Investors look to the Federal Reserve chairman for a rate cut. They get it but the market keeps falling, tumbling towards bear territory. As US equities fall and the economy tanks, the dollar gets ever stronger. What is going on? And who, as Vladimir Lenin used to ask, is to blame?
Wall Street analysts are piling criticism on the maestro, saying he has lost his touch. "Alan Greenspan, the cock-of-the-walk on Wall Street for the last decade as the market soared, is suddenly the most reviled figure in the United States, cited as personally responsible for the wipeout of almost $4 trillion (€3.59 million) in wealth in the last year as the market tanked," said Mr David Callaway, executive editor of CBS.Market Watch.com.
Mr Greenspan has jolted monetary policy more aggressively than at any other time since the early 1980s. However, analysts such as Mr Jack Shaughnessy, chief market strategist of Advest - who has seen his recent buy recommendations go down the tubes - blame Mr Greenspan.

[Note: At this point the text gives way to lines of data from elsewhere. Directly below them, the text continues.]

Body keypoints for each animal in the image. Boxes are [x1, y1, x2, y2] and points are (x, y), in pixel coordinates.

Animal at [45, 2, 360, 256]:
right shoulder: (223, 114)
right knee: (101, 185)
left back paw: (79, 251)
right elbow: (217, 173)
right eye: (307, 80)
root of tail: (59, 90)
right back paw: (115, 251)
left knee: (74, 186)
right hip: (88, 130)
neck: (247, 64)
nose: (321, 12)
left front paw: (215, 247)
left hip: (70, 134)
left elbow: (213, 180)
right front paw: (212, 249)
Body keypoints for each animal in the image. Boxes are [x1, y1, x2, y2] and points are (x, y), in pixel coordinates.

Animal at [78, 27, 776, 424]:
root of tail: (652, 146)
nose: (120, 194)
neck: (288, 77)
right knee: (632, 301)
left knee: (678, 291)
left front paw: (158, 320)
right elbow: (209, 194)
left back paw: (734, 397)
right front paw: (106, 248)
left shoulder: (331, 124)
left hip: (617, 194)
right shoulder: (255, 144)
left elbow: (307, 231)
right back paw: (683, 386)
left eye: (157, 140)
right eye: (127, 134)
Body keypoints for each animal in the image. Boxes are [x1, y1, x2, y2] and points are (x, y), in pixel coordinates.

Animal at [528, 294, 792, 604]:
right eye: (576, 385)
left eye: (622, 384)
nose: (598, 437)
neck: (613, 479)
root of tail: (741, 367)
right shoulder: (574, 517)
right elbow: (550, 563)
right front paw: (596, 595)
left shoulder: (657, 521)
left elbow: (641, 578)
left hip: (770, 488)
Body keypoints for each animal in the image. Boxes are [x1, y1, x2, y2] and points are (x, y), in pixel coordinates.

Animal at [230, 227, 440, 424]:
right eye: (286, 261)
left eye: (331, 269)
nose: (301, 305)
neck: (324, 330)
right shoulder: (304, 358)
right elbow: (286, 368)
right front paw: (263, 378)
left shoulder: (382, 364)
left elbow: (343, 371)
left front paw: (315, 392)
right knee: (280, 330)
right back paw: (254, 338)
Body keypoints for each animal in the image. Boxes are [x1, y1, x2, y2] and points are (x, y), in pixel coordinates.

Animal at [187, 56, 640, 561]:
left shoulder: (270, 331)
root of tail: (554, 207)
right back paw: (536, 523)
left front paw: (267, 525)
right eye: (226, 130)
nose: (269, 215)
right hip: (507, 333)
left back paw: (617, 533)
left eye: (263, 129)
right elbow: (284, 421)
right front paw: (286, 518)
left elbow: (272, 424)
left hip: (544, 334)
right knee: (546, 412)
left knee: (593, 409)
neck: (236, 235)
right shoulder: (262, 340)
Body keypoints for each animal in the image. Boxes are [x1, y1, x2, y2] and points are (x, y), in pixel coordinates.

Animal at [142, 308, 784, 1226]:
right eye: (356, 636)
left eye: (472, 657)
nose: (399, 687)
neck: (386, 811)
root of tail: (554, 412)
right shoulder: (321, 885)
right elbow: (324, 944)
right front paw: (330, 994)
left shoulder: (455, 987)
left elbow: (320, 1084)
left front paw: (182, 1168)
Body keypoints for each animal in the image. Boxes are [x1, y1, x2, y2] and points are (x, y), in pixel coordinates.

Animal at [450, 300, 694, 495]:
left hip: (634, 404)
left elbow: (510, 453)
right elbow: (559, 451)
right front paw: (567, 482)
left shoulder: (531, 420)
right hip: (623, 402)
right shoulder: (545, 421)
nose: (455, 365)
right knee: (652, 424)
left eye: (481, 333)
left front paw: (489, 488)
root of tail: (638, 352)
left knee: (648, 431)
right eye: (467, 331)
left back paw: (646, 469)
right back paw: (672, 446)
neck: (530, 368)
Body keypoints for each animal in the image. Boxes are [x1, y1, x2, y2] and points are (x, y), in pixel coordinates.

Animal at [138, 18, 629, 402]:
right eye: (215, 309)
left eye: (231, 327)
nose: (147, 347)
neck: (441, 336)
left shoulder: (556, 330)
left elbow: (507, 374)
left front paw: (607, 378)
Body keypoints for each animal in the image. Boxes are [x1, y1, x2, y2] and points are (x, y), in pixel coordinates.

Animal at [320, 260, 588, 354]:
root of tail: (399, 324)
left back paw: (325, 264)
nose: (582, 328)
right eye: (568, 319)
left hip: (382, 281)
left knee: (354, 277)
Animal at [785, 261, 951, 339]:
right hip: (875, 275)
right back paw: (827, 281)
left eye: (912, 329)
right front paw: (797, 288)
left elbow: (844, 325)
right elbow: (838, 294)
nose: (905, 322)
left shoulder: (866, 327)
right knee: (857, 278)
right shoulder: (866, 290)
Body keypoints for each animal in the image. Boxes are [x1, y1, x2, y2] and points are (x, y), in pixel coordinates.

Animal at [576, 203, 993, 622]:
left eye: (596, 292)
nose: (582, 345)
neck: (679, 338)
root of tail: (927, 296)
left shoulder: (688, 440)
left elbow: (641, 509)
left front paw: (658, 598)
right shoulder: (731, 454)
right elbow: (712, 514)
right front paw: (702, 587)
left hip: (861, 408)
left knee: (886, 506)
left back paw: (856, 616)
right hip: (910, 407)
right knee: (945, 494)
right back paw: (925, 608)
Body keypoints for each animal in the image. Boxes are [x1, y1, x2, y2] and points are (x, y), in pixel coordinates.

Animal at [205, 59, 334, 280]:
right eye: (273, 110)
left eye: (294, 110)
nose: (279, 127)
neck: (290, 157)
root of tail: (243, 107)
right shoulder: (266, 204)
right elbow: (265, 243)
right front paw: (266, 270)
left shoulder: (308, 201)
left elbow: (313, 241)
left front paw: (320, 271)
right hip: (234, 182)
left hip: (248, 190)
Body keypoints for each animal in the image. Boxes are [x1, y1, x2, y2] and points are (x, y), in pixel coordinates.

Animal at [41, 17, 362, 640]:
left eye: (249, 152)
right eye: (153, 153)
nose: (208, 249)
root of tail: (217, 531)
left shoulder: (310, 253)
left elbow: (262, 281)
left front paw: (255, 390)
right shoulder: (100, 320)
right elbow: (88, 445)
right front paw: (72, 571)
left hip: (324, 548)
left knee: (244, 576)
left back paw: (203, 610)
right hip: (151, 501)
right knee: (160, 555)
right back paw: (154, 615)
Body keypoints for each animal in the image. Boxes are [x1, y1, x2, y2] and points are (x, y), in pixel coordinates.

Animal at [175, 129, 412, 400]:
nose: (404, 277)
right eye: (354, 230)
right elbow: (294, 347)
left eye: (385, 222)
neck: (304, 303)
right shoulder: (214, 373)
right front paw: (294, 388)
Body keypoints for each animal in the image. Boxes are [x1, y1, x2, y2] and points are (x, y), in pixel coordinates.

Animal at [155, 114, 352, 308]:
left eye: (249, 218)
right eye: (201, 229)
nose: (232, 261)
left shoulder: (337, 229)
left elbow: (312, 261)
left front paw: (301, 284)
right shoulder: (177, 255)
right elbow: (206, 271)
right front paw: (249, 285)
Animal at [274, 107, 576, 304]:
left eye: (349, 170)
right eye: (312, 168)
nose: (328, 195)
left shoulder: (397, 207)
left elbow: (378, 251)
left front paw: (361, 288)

"The cut was not aggressive enough," he complained, referring to the half-point rate reduction announced on Tuesday.
Reducing rates has the effect of lowering the costs of borrowing for businesses and consumers, but clearly other factors are working against Mr Greenspan's attempts to prevent economic weakness becoming recession.
The magnitude of the stock market decline shows that investors do not believe the rate cut will reverse the slide in corporate profits in the near term. Many businesses have excess capacity and backed-up inventories and are reluctant to borrow more because of falling asset values, even as financing costs fall.
"The possibility of consumption and investment spending declining in the face of huge stock market losses and diminished confidence in the future is what could provoke a serious downturn," Ms Janet Yellen, a former Federal Reserve governor, told the Wall Street Journal.
The lack of confidence among investors has translated into low interest in buying and therefore lower stock prices on Wall Street, where people are deserting mutual funds to change their assets into dollars. Selling was also set off, analysts said, by widespread fears that the global economic downturn would not end in the near future.
"No one is stepping up to buy anything," said Mr Patrick Boyle, head financial trader for Credit Suisse First Boston, after the Dow Jones had fallen 252 points in two hours yesterday. "A lot of money is going to cash; only the bond market is performing well."
Investors withdrew a net $11.4 billion from stock funds in February, according to the fund-tracking firm, Lipper Inc. This was the first month that more money left stock funds than went in since August 1998 - the time of the Russian bond default.
February also saw the largest net stock-fund redemptions since $9 billion was pulled out in the market crash of October 1987. March could set new records.
The dilemma facing the Federal Reserve is that 48.2 per cent of all US households have part of their savings tied up in stock, compared with just 19 per cent in 1983.
The falling markets reduce across-the-board consumer spending, which drives two-thirds of the economy. "The Fed lowering interest rates is powerful medicine, but it takes nine to 12 months to fully affect the economy. The problem is we could have a recession before then," said Mr David Wyss, chief economist at Standard & Poor's.
Against this darkening background, the dollar has strengthened rather than weakened. Since the beginning of February, the dollar has risen by 4.6 cents against the euro and 5.9 cents against the yen.
"The dollar should be under pressure," said Mr Robert Sinche, head of currency strategy at Citibank. "What is going on in the currency market is more baffling than the recent plunges in the Dow," said the New York Times.
The consensus is that the US appears to investors to be handling the economy better than Japan or Europe. All around the world, markets are in trouble "and the dollar is where people want their money", said Mr Bill Seidman, CNBC chief commentator.
Among the world's central banks, the Fed "is going to be the most forceful in guiding us through these troubled waters", said Mr James Galassman, senior US economist at JP Morgan.
A strong dollar could slow growth by depressing exports but it could also encourage Mr Greenspan to lower interest rates again, analysts said. A weak dollar would make imports more expensive and increase inflationary pressures, and would also require higher interest rates to attract foreign capital to service the trade deficit.